According to a report by Everbright Securities, the global industrial robot solutions market has expanded from USD 14.7 billion in 2020 to an expected USD 25.4 billion by 2024, with a compound annual growth rate of 14.6%. It is anticipated that by 2029, the market will reach USD 51.8 billion, with a projected compound annual growth rate of 15.4% from 2024 to 2029, driven by rising labor costs and accelerated smart manufacturing transitions.

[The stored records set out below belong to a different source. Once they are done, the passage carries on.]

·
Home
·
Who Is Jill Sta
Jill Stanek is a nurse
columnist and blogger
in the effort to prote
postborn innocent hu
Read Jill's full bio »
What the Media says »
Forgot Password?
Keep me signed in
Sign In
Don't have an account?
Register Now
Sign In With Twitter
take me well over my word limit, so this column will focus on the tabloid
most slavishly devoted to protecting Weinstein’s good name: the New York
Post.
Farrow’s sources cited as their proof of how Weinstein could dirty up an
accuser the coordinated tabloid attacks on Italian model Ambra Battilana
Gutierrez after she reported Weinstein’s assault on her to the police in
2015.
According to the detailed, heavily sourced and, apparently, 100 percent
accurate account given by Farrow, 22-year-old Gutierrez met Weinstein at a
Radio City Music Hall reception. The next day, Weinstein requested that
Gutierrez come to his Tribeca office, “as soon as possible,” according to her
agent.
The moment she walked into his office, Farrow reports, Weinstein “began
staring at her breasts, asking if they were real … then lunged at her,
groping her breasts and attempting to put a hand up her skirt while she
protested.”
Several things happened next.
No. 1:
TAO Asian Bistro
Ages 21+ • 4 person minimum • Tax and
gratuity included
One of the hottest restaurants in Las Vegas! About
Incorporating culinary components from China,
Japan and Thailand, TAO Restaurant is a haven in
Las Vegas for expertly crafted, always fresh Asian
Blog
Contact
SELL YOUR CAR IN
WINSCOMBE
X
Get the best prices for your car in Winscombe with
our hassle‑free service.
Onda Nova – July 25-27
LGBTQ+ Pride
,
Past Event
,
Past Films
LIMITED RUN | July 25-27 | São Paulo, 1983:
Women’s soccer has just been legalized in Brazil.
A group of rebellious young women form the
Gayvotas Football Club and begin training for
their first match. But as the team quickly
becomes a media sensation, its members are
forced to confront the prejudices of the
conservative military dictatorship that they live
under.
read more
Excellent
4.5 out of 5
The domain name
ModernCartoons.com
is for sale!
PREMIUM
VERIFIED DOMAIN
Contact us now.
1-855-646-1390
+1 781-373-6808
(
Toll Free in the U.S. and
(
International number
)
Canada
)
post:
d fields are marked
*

Estun’s fundraising strategy clearly reflects its development objectives: approximately 25% will be used to expand global production capacity, another 25% for strategic investments and acquisitions within the industrial chain, 20% for research and development, 10% to enhance global service capabilities and digital management, 10% for debt repayment, and the remaining 10% for working capital. This allocation indicates Estun’s shift from domestic replacement to global competition.

The company has established a brand matrix that includes Estun, Cloos, Trio, and M.A.i, covering various markets, with international revenue consistently accounting for around 30%. By listing in Hong Kong, Estun will gain easier access to international financing, supporting its overseas capacity expansion and cross-border acquisitions.

From a valuation perspective, Estun’s H-share issue price is discounted by approximately 34% to 40% relative to its A-share price, which aligns with the discount levels seen in recent A-share companies listed in Hong Kong (such as Lanqi Technology and Zhaoyi Innovation), reflecting a typical range for A+H offerings in the current market environment. Guotou Securities previously assigned a specific rating of 5.2 to the IPO, recommending cash subscriptions, citing the company’s leadership in the domestic industrial robot sector and the expansive growth potential of the industry, despite the current high valuation levels.

However, it is crucial to recognize that while Estun has reached the top of the domestic market, it still faces challenges such as intensified industry competition and a relatively high debt-to-asset ratio. Nevertheless, challenges often co-exist with opportunities. Estun’s comprehensive layout from controllers and servo systems to robots and smart manufacturing systems ensures synergy across the entire value chain, enhancing product reliability and accelerating the innovation cycle. With ongoing advancements in humanoid robot technologies, the company is expected to extend its technical expertise in industrial sectors to a broader range of applications.

Estun’s listing on the Hong Kong Stock Exchange represents a significant milestone in the maturation of China’s robotics industry. From the birth of China’s first industrial robot in 1982 to the domestic robots’ ascension to the top of the market in 2025, followed by the industry leader’s entry into the international capital market in 2026, this journey of over forty years highlights the remarkable transformation of China’s manufacturing sector. At this new starting point at the beginning of the 14th Five-Year Plan, domestic robot companies like Estun are using technological innovation and a global strategy to write a new chapter in Chinese manufacturing.